== Supplied records ==
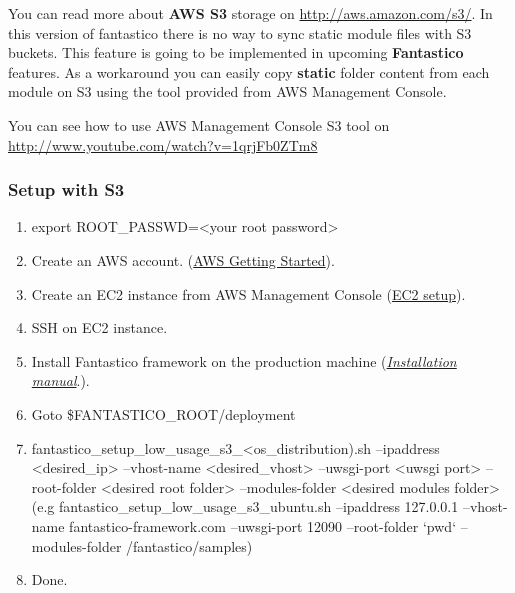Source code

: \documentclass[letterpaper,10pt,english]{sphinxmanual}
\begin{document}
You can read more about \textbf{AWS S3} storage on \href{http://aws.amazon.com/s3/}{http://aws.amazon.com/s3/}. In this version of fantastico there is no
way to sync static module files with S3 buckets. This feature is going to be implemented in upcoming \textbf{Fantastico}
features. As a workaround you can easily copy \textbf{static} folder content from each module on S3 using the tool
provided from AWS Management Console.

You can see how to use AWS Management Console S3 tool on \href{http://www.youtube.com/watch?v=1qrjFb0ZTm8}{http://www.youtube.com/watch?v=1qrjFb0ZTm8}


\subsubsection{Setup with S3}
\label{how_to/deployment/aws_low_usage_scenario:setup-with-s3}\begin{enumerate}
\item {} 
export ROOT\_PASSWD=\textless{}your root password\textgreater{}

\item {} 
Create an AWS account. (\href{http://aws.amazon.com/documentation/gettingstarted/}{AWS Getting Started}).

\item {} 
Create an EC2 instance from AWS Management Console (\href{http://www.youtube.com/watch?v=WBro0TEAd7g}{EC2 setup}).

\item {} 
SSH on EC2 instance.

\item {} 
Install Fantastico framework on the production machine ({\hyperref[get_started/installation::doc]{\emph{Installation manual}}}.).

\item {} 
Goto \$FANTASTICO\_ROOT/deployment

\item {} 
fantastico\_setup\_low\_usage\_s3\_\textless{}os\_distribution).sh --ipaddress \textless{}desired\_ip\textgreater{} --vhost-name \textless{}desired\_vhost\textgreater{} --uwsgi-port \textless{}uwsgi port\textgreater{} --root-folder \textless{}desired root folder\textgreater{} --modules-folder \textless{}desired modules folder\textgreater{} (e.g fantastico\_setup\_low\_usage\_s3\_ubuntu.sh --ipaddress 127.0.0.1 --vhost-name fantastico-framework.com --uwsgi-port 12090 --root-folder {}`pwd{}` --modules-folder /fantastico/samples)

\item {} 
Done.

\end{enumerate}
\end{document}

== Directions for this task ==
Please copy out each line of the data in which the word "with" occurs.

== Written reply ==
way to sync static module files with S3 buckets. This feature is going to be implemented in upcoming \textbf{Fantastico}
\subsubsection{Setup with S3}
\label{how_to/deployment/aws_low_usage_scenario:setup-with-s3}\begin{enumerate}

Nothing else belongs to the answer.